With a decent cast and good world building, GreedFall’s story has everything it needs to succeed, but whole chunks of the game are hampered by monotonous writing. It’s not a deal breaker, but dialogue has a habit of becoming background noise. The thing is, there’s hardly any humour to GreedFall. Everyone and everything is just a bit angry, a bit disgruntled, lacking any distinct flavour. Lesser characters drone on and on for minutes at a time about their problems, and although it’s generally well acted, it’s difficult to pay attention when it’s all so consistently dull. To make matters worse, several side quests have you track back and forth listening to absolutely everything that every NPC has to say before you can progress. It can be mind-numbing, and it certainly isn’t helped by the complete lack of background music or ambient noise during dialogue.

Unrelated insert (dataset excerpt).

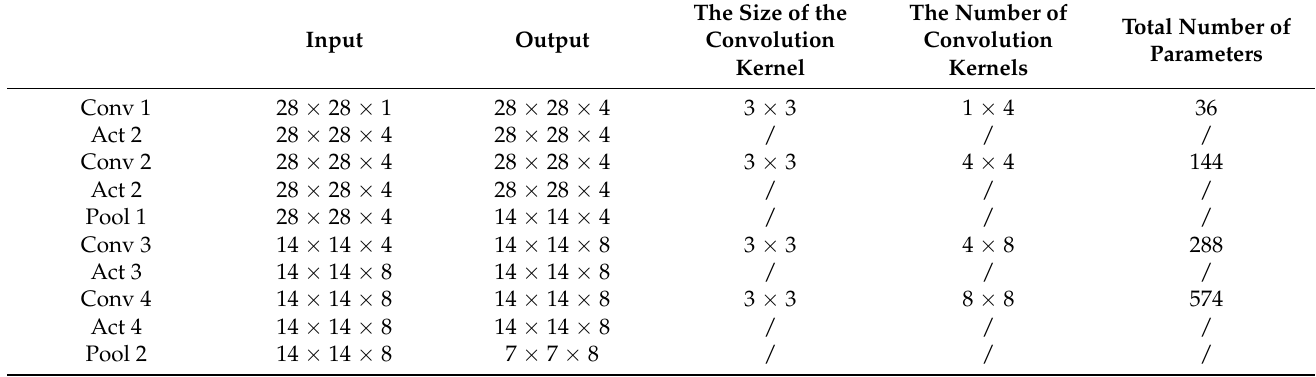
Table 1. Statistics of each parameter in the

But it’s not all mouth-flapping — this is an action RPG for a reason. GreedFall has the best combat of any Spiders game — that much is immediately clear. It’s surprisingly tight and responsive, with a focus on basic combos, special abilities, and evasive techniques. Parrying attacks is also an important feature, and really comes in handy when you have to open up a particularly aggressive enemy. Battles tend to be fast and engaging, and not just because a few heavy hits can have you guzzling healing potions like no one’s business.
Yep, GreedFall can be challenging at times, but aside from some noticeably dodgy hitboxes, it rarely frustrates (and it’s worth noting that there is an easy mode). Our only gripe is that your companions, as competent as they usually are, seem to have a hard time against certain beefy bosses. Some attacks appear to stun your allies into submission — either that or they’re suddenly too stupid to run away. On the harder difficulties this is especially noticeable, and foes can be so deadly that not having your pals back you up is almost guaranteed to result in a game over. It’s an annoyance, but we’re hoping that the AI is tweaked post-launch.

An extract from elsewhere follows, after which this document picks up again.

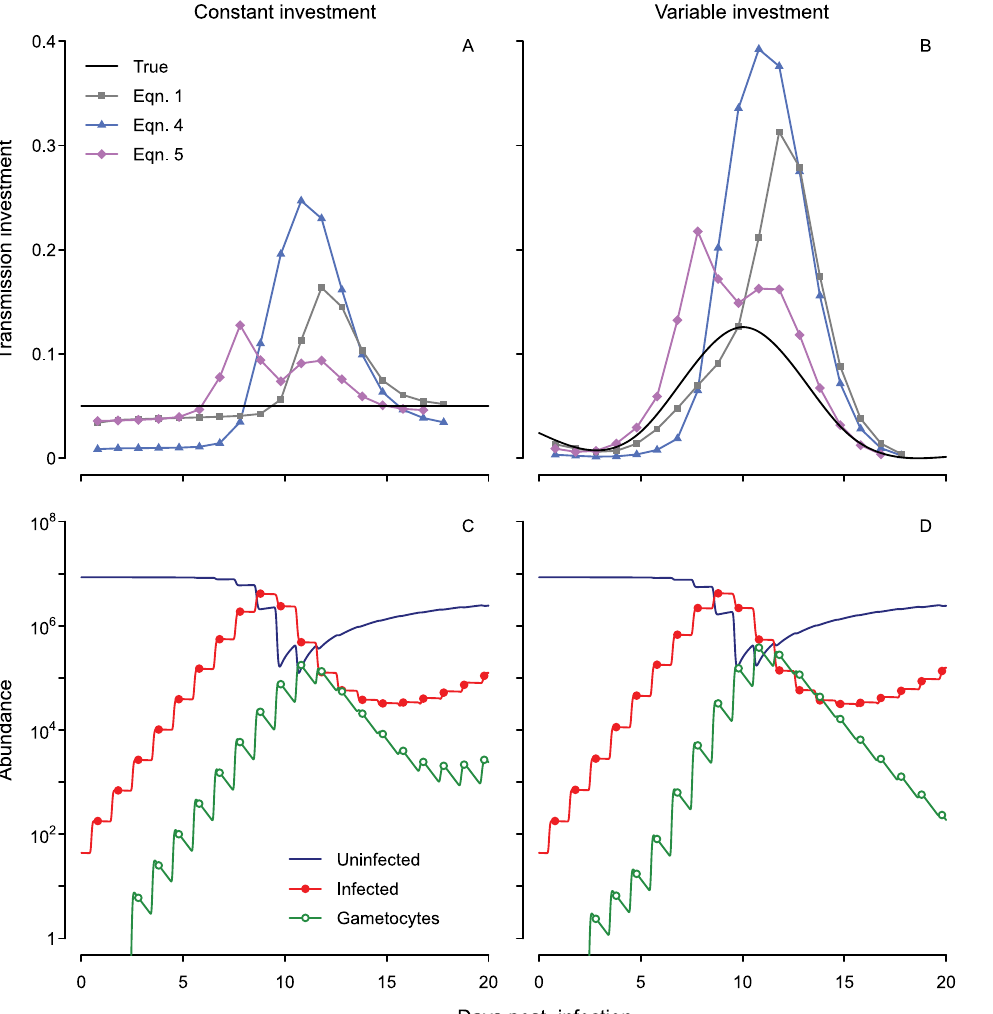
Fig 2. Current methods for inference yield spurious oscillations whether the true transmission investment is constant or variable. Estimates of transmission investment by different methods are shown when the actual level is fixed at 5% (solid black line, A) or variable (B). The corresponding dynamics of uninfected and infected red blood cells (dark blue line and red closed circles, respectively) and mature gametocytes (green open circles) are shown below (C, D). Infected red blood cell abundance includes asexual parasites and developing sexual forms, but not mature gametocytes. We assume a mean gametocyte lifespan of about 20 hours, equivalent to the experimentally-derived half-life of 14 hours for P. chabaudi gametocytes [20].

Combat is largely a good time, then, and it’s bolstered by the different fighting styles that you can switch between on the fly. One-handed weapons, two-handed weapons, guns, traps, and magic are all options, and you can mix and match however you like through De Sardet’s skill tree. It’s not the deepest progression system out there, but it’s nicely balanced; smashing a heavily armoured opponent with a hulking axe feels satisfying, while zipping about the battlefield firing off magical blasts is enjoyably fluid. It’s no Dragon’s Dogma or Monster Hunter or Dark Souls, but it’s infinitely better than what Spiders has managed before.
You know what else sets the bar for the developer? GreedFall’s performance. Unlike The Technomancer, GreedFall runs very, very well on PS4 Pro. Load times are fast and it barely drops a frame, resulting in an impressively smooth experience. Granted, it’s not an amazing looking release (even if its art direction is really nice), but it’s flawless where it counts, minor graphical bugs aside.
GreedFall is Spiders’ best game by some distance, and it’s impressive how far the developer has come in just a few short years. It successfully scratches that BioWare itch with an intriguing world, likeable characters, and rock solid gameplay. However, aside from its unique setting, nothing about GreedFall truly stands out. Its combat is good but not great, its role-playing is largely fine but ultimately stunted, and its writing is competent but sometimes boring. GreedFall is right on the cusp of being something special. RPG fans will find a lot to like, but don’t go in expecting the genre’s next masterpiece.